Type out the lines below word for word, leaving out the pictures.

[DATA FOR ANALYSIS]:
········

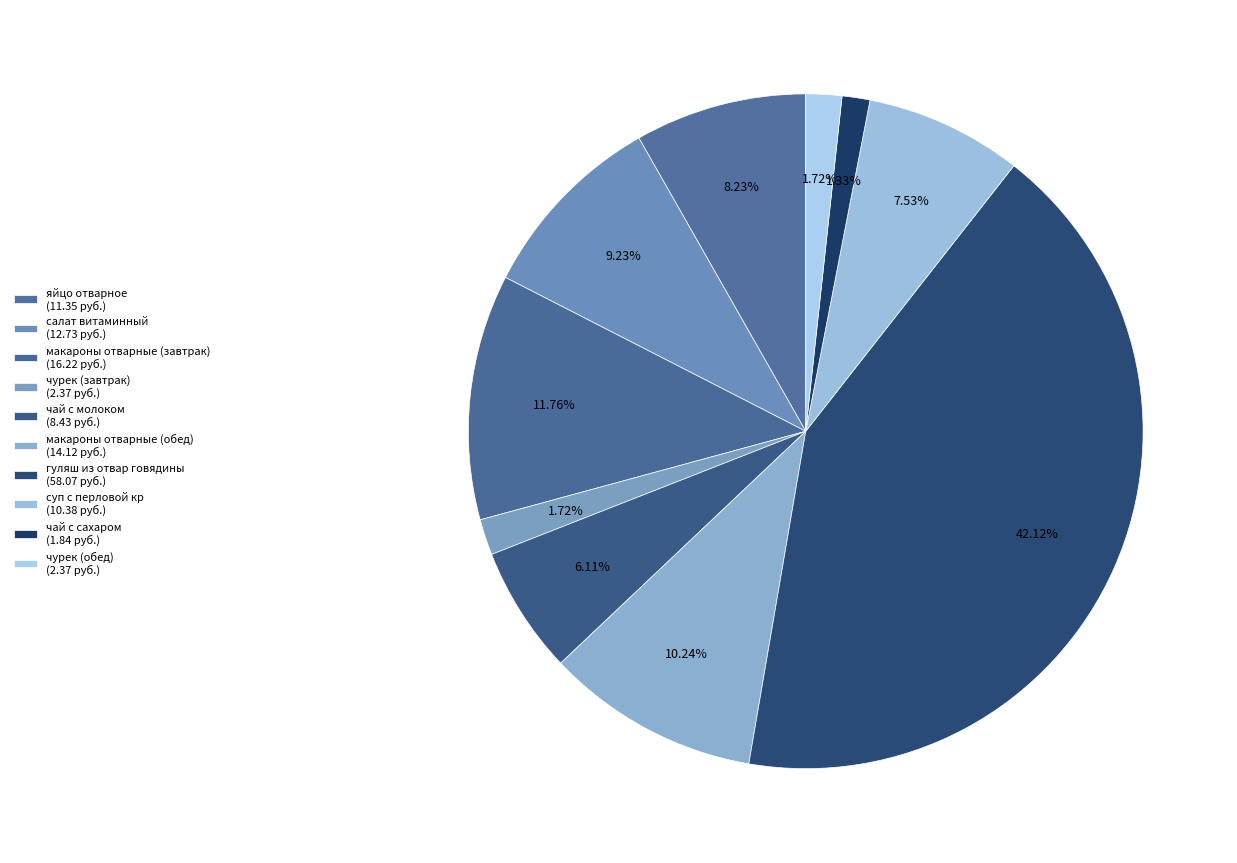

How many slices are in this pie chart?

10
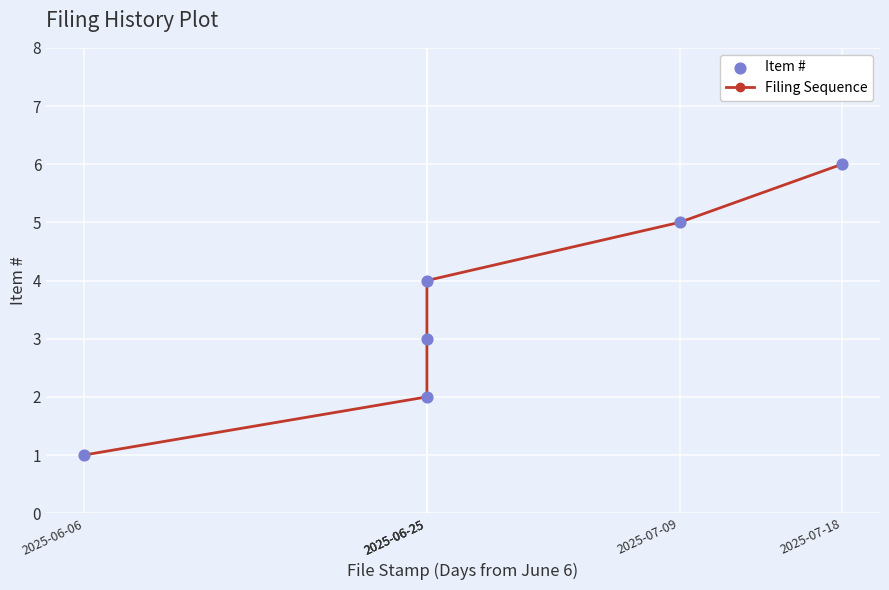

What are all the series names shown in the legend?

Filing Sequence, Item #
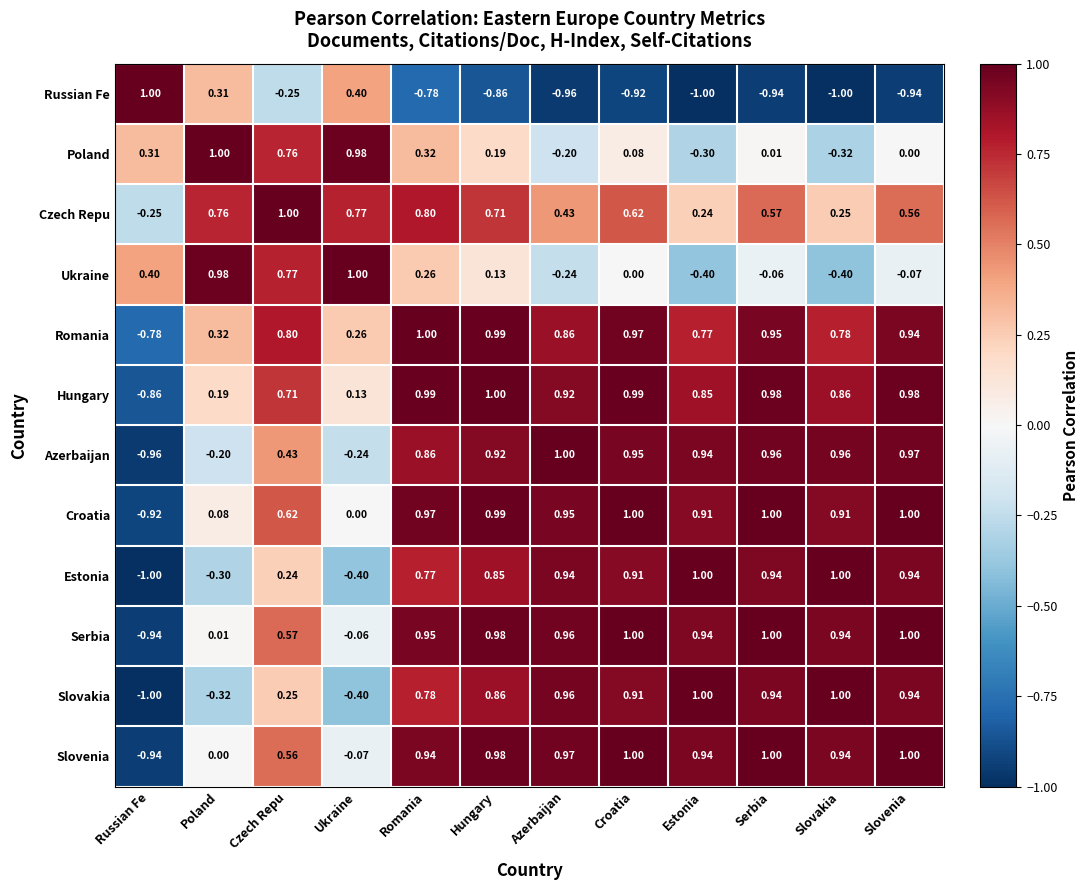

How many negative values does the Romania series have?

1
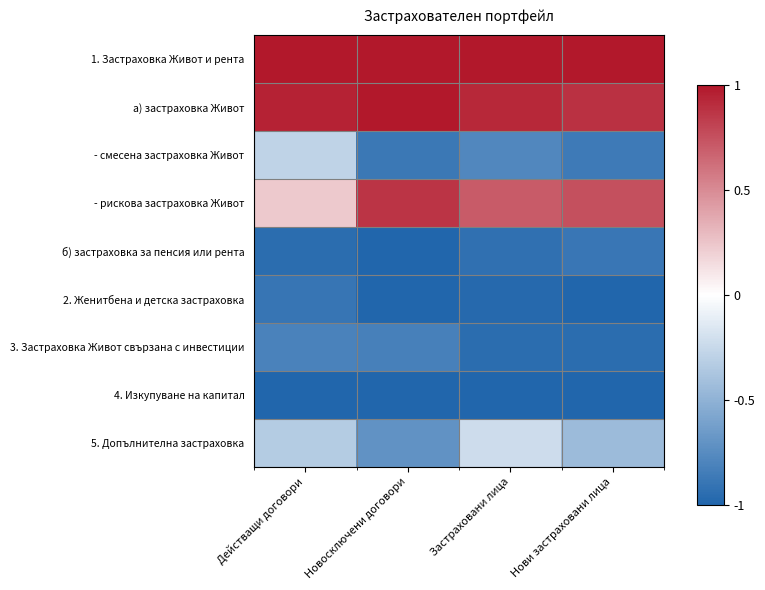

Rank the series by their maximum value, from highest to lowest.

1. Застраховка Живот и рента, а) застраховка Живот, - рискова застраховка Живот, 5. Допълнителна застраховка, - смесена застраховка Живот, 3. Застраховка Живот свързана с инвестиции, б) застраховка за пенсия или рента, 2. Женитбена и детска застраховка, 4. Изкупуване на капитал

········

[OUTPUT FOR THIS EXERCISE]:
How many slices are in this pie chart?

10

What are all the series names shown in the legend?

Filing Sequence, Item #

How many negative values does the Romania series have?

1

Rank the series by their maximum value, from highest to lowest.

1. Застраховка Живот и рента, а) застраховка Живот, - рискова застраховка Живот, 5. Допълнителна застраховка, - смесена застраховка Живот, 3. Застраховка Живот свързана с инвестиции, б) застраховка за пенсия или рента, 2. Женитбена и детска застраховка, 4. Изкупуване на капитал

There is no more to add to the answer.